### Work task A
Rewrite the X-Wing article from "What does it" through "game can grow.", putting "framework" wherever "skeleton" appears.
### Work task B
According to the X-Wing article, where and when did the game first debut?

### Text section
It’s finally happened — Fantasy Flight Games has officially moved on to a new edition of the popular tabletop miniatures game X- Wing. The game originally debuted at Gen Con in 2012, and has been one of the best selling tabletop games since that time.
What does it all mean? What happens to the old ships? What happens to the cards? What will change? What about price? All these questions will continue to swirl until the official release of the game in September of this year. Lets take a look at some of what we already know.
Why It Had to Happen
X-Wing 2.0 was sorely needed. I haven’t been playing since Wave I, but it was clear upon my entry into the game that FFG had created the skeleton of something great, and then kept trying to band-aid problems that required a larger overhaul of a solution. A new edition will allow a much better point from which the game can grow.
The original game did not have things like turrets, modifications, or massive action economy. It was a simultaneous positioning game using Wings of Glory as a base concept, and then upgrading the mechanics and throwing the Star Wars universe on top for context. The result was awesome, but not without its flaws.

### Supplied material
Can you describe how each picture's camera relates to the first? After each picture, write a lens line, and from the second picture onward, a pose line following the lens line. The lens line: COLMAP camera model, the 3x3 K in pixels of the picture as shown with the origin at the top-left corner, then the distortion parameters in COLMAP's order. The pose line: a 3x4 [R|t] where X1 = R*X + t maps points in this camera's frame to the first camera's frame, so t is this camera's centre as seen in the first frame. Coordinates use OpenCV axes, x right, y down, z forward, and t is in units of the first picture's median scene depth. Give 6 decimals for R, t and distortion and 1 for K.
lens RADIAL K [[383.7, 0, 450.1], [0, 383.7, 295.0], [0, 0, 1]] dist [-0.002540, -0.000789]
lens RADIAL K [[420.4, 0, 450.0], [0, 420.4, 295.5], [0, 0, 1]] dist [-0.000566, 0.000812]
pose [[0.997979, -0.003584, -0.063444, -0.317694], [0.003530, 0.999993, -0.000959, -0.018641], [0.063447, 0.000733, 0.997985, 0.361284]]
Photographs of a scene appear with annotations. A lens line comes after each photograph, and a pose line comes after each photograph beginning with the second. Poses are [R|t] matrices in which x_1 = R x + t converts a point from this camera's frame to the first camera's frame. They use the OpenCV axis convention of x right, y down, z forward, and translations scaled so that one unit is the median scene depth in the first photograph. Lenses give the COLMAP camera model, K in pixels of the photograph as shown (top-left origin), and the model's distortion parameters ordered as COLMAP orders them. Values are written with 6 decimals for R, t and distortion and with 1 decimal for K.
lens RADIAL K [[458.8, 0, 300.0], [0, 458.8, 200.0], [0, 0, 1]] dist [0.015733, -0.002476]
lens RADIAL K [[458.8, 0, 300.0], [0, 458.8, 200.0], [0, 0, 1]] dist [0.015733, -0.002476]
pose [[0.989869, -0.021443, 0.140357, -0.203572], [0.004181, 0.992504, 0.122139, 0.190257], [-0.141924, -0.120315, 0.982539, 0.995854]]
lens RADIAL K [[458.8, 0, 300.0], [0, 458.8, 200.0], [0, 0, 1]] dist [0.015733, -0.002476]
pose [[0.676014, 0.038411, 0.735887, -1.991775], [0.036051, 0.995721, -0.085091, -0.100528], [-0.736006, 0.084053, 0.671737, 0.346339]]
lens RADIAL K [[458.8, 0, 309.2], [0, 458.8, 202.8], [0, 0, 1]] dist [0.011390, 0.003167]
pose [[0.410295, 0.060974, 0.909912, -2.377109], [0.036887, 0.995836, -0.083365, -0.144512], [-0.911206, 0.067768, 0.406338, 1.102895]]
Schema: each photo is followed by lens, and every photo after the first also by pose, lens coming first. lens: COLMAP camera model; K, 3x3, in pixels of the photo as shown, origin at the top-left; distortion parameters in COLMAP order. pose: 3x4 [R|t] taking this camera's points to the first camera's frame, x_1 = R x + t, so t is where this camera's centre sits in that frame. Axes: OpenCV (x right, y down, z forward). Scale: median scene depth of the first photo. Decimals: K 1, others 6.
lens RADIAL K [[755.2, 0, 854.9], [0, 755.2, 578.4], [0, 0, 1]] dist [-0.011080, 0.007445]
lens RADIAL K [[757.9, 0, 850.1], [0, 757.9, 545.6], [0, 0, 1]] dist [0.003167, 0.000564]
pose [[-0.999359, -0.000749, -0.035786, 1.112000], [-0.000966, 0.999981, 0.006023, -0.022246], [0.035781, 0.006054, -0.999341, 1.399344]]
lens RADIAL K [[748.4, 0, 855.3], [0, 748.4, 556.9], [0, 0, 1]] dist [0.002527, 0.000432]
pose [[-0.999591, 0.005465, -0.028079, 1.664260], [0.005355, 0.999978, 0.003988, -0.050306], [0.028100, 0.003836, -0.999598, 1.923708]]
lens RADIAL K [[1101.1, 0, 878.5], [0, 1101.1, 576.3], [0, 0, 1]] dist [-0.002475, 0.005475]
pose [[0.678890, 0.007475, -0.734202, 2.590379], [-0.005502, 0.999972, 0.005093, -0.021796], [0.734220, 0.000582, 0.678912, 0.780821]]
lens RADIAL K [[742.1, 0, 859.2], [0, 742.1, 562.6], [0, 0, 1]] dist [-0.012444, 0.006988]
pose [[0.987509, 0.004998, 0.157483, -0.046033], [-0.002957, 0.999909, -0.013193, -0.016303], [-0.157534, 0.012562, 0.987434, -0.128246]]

### Expected answer A
What does it all mean? What happens to the old ships? What happens to the cards? What will change? What about price? All these questions will continue to swirl until the official release of the game in September of this year. Lets take a look at some of what we already know.
Why It Had to Happen
X-Wing 2.0 was sorely needed. I haven’t been playing since Wave I, but it was clear upon my entry into the game that FFG had created the framework of something great, and then kept trying to band-aid problems that required a larger overhaul of a solution. A new edition will allow a much better point from which the game can grow.

### Expected answer B
At Gen Con in 2012.